# Start of Excerpted text

The Happy Horseplayer

The Kentucky Derby is in the books and your favorite summer ovals will start racing soon. There is something about the change of seasons and the opening of new ovals that really get my blood pumping. There is nothing like the spring and the opening of Keeneland to get my inner-horse player revved up. The babies coming out to race and hope for good things to come. Summer brings top-notch action as runners start to mature and trainers begin the long process of plotting plans for two-year-olds. Fall has the action of Keeneland and California and New York showcasing runners before they begin a hibernation of sorts and bring the horses back for the Derby preps. Winter has me in gear watching Gulfstream and waiting with baited breath for the preps to begin. РI guess the change of seasons works like a watch or a calendar for horse lovers. Each season brings a new chapter and hope springs eternal.


Kentucky Derby


I guess there are some fans who are not happy with Mother Nature following last weekend. The rainiest Derby on record seemed to take away some of the luster of the day for this fan. – But, there is always next year and the spring and summer racing seasons are sure to give us plenty to cheer about. Look at it like this. – Rainy days give us muddy tracks and different types of biases to play. The breeding that enjoys a soft wet track really rises to the top when you see the rain glistening on the surface. I guess we can’t have every day filled with sunshine and sometimes¬†you have to make the best of what is given. – It wasn’t my favorite, but we did see the “Apollo Curse” sink into the history books impressively. We celebrated the 40-year anniversary of Steve Cauthen’s Triple Crown and watched as Mike Smith made 52-years-old look like he was still twenty-five. – Yeah, I guess it wasn’t as bad as I remember last Saturday.

# End of Excerpted text
# Start of Information given

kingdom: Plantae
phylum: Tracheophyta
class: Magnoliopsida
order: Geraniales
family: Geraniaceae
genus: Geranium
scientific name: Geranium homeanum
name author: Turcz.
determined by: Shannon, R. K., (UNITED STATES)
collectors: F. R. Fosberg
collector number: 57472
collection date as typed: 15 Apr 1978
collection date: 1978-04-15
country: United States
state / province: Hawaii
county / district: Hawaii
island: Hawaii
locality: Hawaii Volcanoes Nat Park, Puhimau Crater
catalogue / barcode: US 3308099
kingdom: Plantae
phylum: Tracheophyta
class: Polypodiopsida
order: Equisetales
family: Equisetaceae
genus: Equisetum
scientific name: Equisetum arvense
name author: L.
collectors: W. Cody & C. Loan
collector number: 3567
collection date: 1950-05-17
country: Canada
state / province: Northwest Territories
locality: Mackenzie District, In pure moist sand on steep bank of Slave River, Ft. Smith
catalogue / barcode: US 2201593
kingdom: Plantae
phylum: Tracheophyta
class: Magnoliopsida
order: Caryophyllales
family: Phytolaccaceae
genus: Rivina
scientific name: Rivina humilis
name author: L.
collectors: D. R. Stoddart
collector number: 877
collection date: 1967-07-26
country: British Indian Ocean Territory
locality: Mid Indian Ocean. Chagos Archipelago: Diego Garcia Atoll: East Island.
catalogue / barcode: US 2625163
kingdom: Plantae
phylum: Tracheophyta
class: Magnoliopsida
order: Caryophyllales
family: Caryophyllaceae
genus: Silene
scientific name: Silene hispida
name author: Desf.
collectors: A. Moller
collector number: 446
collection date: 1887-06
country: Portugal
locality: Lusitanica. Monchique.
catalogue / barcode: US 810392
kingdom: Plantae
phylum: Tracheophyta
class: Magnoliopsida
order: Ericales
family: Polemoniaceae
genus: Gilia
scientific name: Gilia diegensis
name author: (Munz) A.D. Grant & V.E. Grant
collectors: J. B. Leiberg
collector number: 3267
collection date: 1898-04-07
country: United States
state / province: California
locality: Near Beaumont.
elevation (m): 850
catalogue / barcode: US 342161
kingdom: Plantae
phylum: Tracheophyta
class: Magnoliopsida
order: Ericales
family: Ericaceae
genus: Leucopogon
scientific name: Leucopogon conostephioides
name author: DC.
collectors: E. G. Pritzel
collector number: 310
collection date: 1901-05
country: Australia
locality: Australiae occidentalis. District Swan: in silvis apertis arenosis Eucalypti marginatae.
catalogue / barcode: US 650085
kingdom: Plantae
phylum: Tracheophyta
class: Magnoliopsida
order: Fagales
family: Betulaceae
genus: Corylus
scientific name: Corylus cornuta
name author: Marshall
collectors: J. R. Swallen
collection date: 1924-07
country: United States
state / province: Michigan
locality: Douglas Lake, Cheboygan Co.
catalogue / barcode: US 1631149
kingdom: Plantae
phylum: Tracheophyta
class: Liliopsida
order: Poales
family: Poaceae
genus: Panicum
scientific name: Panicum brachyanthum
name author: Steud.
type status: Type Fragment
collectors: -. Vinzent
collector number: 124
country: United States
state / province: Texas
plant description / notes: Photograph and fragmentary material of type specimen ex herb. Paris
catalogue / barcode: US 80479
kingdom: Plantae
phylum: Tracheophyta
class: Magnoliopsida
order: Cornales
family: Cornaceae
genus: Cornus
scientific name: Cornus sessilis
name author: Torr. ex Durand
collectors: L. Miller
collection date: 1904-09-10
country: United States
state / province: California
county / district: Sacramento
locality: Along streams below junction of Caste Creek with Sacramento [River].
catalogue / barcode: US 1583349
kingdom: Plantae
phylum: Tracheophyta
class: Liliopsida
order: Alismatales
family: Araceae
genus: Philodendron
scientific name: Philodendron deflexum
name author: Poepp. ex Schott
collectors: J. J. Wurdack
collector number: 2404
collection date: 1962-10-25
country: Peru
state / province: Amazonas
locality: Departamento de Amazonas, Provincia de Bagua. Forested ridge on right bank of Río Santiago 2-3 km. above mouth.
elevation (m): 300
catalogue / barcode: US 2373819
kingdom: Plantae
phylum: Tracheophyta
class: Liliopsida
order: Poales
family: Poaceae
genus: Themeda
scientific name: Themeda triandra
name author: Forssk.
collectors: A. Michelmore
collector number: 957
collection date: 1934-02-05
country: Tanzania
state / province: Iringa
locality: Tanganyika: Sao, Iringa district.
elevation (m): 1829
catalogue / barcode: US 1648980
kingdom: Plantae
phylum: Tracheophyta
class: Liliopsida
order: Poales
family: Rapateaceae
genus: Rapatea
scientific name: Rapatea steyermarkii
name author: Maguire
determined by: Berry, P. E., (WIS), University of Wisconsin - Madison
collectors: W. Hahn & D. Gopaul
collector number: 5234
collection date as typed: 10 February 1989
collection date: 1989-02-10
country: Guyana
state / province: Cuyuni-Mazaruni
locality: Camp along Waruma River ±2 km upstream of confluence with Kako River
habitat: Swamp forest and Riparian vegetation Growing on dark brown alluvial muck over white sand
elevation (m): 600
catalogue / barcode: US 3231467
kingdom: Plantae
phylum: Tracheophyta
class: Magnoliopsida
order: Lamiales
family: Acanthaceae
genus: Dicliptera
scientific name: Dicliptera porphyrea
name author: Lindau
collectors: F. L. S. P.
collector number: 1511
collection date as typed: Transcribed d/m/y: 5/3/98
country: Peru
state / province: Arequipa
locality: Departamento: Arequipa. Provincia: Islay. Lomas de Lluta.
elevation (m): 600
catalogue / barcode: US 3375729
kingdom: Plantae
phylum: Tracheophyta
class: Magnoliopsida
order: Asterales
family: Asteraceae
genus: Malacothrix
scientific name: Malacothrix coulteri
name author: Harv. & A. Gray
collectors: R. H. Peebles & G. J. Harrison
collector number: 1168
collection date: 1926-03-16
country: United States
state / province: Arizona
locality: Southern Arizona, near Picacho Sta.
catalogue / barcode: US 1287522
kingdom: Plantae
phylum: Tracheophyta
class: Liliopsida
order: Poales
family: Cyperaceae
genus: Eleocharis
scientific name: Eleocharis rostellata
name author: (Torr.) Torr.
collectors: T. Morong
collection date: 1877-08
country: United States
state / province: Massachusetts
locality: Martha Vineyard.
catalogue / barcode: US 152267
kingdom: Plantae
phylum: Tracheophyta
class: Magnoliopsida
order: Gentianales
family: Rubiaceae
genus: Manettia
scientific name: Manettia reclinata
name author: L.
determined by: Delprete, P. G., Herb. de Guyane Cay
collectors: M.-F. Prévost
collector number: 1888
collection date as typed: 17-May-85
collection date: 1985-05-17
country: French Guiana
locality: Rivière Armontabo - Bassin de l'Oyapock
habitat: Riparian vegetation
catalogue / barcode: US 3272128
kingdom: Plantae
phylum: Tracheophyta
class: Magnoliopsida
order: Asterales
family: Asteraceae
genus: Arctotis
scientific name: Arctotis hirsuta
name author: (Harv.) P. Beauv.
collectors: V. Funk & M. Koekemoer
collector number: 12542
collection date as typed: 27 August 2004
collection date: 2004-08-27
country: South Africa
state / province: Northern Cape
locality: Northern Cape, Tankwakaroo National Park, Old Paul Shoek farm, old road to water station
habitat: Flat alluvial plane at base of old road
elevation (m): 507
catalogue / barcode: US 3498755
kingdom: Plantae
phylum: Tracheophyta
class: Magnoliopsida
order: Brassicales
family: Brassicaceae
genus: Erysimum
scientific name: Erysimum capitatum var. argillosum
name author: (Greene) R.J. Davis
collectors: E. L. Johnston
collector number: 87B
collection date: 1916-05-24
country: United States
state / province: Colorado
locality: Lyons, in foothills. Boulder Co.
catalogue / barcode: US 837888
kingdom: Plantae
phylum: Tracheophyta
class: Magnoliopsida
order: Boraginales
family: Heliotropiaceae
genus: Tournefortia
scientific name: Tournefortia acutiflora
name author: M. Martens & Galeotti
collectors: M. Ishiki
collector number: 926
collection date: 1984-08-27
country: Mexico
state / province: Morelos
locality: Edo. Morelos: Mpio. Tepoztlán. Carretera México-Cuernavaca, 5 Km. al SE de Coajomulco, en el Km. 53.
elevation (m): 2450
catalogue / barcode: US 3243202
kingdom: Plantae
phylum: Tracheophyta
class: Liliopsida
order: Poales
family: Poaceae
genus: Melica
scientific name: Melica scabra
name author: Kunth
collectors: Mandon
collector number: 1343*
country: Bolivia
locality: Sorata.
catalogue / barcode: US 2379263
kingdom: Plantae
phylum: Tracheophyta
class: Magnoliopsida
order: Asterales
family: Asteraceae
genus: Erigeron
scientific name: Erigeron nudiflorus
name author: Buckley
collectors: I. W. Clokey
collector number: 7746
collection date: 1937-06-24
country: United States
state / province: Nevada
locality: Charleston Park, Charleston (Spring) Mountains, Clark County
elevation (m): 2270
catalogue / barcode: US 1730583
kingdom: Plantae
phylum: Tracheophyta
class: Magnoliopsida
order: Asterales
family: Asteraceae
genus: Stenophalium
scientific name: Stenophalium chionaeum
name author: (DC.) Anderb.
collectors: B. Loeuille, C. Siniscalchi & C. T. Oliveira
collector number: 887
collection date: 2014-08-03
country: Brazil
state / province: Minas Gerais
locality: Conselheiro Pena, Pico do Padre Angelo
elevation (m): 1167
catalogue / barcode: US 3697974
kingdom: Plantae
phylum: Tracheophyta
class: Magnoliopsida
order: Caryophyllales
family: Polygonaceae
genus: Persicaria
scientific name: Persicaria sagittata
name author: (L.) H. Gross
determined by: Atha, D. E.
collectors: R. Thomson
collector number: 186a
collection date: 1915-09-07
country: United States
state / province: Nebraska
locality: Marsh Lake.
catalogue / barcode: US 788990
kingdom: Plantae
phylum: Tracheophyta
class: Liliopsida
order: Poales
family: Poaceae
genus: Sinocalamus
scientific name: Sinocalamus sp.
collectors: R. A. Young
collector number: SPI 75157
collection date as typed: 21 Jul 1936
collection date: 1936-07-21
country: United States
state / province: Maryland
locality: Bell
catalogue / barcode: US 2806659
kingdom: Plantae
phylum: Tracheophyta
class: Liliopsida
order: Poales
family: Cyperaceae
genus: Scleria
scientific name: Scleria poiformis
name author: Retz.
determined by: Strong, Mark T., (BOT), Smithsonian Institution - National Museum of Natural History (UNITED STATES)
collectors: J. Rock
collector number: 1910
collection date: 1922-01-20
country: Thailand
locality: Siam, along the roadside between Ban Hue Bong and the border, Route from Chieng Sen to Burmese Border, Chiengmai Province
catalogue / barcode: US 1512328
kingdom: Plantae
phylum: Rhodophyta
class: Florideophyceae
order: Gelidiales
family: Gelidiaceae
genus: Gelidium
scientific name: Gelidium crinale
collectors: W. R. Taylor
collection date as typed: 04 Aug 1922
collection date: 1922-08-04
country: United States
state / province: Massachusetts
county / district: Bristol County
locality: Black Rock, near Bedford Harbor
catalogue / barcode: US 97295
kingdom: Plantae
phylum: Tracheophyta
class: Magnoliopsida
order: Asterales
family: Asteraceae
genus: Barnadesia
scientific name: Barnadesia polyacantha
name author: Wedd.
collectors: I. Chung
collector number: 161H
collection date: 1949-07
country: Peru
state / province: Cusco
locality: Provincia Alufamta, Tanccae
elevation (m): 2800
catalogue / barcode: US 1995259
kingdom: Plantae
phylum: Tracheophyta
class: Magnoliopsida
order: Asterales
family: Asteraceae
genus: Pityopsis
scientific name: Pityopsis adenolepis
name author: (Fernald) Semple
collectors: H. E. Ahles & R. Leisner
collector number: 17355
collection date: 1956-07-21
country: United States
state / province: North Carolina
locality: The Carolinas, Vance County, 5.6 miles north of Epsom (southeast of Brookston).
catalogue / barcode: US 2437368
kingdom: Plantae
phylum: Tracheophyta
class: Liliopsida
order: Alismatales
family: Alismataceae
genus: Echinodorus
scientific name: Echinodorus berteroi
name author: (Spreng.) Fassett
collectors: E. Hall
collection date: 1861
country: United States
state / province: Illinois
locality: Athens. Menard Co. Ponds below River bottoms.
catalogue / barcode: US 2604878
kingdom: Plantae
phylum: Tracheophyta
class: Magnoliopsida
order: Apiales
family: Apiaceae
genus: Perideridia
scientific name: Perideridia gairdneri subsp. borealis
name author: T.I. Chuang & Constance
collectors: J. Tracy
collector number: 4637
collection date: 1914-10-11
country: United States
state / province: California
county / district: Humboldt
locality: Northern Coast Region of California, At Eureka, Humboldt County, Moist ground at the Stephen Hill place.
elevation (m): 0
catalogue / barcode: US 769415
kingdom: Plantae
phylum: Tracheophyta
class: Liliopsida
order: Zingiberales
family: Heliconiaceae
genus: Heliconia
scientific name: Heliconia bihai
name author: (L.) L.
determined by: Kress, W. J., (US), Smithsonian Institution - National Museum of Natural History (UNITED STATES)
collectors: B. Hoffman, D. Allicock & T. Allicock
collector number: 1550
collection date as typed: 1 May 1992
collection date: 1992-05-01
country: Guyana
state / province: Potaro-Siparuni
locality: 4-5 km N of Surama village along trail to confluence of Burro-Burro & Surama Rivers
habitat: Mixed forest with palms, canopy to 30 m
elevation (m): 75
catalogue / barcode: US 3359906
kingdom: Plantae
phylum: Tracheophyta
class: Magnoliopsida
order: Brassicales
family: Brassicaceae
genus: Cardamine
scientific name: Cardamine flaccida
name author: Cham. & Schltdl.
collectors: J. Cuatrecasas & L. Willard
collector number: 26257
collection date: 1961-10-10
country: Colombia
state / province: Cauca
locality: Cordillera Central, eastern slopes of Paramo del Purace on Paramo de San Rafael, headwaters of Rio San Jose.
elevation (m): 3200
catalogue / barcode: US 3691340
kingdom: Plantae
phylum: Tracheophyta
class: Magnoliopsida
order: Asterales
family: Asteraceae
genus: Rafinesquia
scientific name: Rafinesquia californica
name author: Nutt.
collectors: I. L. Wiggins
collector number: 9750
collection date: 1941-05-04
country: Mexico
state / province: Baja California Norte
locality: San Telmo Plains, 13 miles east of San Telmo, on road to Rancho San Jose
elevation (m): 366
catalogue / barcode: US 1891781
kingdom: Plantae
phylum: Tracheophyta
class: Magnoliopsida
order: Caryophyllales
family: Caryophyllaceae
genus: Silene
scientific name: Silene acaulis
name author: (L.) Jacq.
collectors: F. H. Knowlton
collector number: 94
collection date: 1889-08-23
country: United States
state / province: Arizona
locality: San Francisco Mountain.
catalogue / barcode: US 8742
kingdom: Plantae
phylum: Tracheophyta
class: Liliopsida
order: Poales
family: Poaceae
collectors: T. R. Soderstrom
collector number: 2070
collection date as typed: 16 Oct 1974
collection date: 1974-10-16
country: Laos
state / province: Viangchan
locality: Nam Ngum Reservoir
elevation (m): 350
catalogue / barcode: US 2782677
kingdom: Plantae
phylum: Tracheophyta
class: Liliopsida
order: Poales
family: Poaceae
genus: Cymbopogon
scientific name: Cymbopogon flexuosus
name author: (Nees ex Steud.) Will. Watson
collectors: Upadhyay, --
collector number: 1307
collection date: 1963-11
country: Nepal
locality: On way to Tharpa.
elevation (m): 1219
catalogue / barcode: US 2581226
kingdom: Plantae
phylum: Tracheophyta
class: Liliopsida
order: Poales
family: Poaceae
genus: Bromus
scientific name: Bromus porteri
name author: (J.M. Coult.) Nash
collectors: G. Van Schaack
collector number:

# End of Information given

Short exercise
Reproduce the horse racing column above word for word, from its title to its final sentence.

Complete response
The Happy Horseplayer

The Kentucky Derby is in the books and your favorite summer ovals will start racing soon. There is something about the change of seasons and the opening of new ovals that really get my blood pumping. There is nothing like the spring and the opening of Keeneland to get my inner-horse player revved up. The babies coming out to race and hope for good things to come. Summer brings top-notch action as runners start to mature and trainers begin the long process of plotting plans for two-year-olds. Fall has the action of Keeneland and California and New York showcasing runners before they begin a hibernation of sorts and bring the horses back for the Derby preps. Winter has me in gear watching Gulfstream and waiting with baited breath for the preps to begin. РI guess the change of seasons works like a watch or a calendar for horse lovers. Each season brings a new chapter and hope springs eternal.


Kentucky Derby


I guess there are some fans who are not happy with Mother Nature following last weekend. The rainiest Derby on record seemed to take away some of the luster of the day for this fan. – But, there is always next year and the spring and summer racing seasons are sure to give us plenty to cheer about. Look at it like this. – Rainy days give us muddy tracks and different types of biases to play. The breeding that enjoys a soft wet track really rises to the top when you see the rain glistening on the surface. I guess we can’t have every day filled with sunshine and sometimes¬†you have to make the best of what is given. – It wasn’t my favorite, but we did see the “Apollo Curse” sink into the history books impressively. We celebrated the 40-year anniversary of Steve Cauthen’s Triple Crown and watched as Mike Smith made 52-years-old look like he was still twenty-five. – Yeah, I guess it wasn’t as bad as I remember last Saturday.